> _WORK TO COMPLETE_: Begin at the line below that has "hfov_deg: 18.7" and stop after the line that has "exposure_s: 1/29". Please restate only those lines, word for word.

> _DATA_:
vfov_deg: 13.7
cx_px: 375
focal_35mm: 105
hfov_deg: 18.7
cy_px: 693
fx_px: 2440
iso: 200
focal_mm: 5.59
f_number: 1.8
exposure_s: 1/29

...

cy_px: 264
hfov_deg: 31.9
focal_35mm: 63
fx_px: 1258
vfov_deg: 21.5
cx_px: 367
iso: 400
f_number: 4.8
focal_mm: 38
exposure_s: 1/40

> _ANSWER BOX_:
hfov_deg: 18.7
cy_px: 693
fx_px: 2440
iso: 200
focal_mm: 5.59
f_number: 1.8
exposure_s: 1/29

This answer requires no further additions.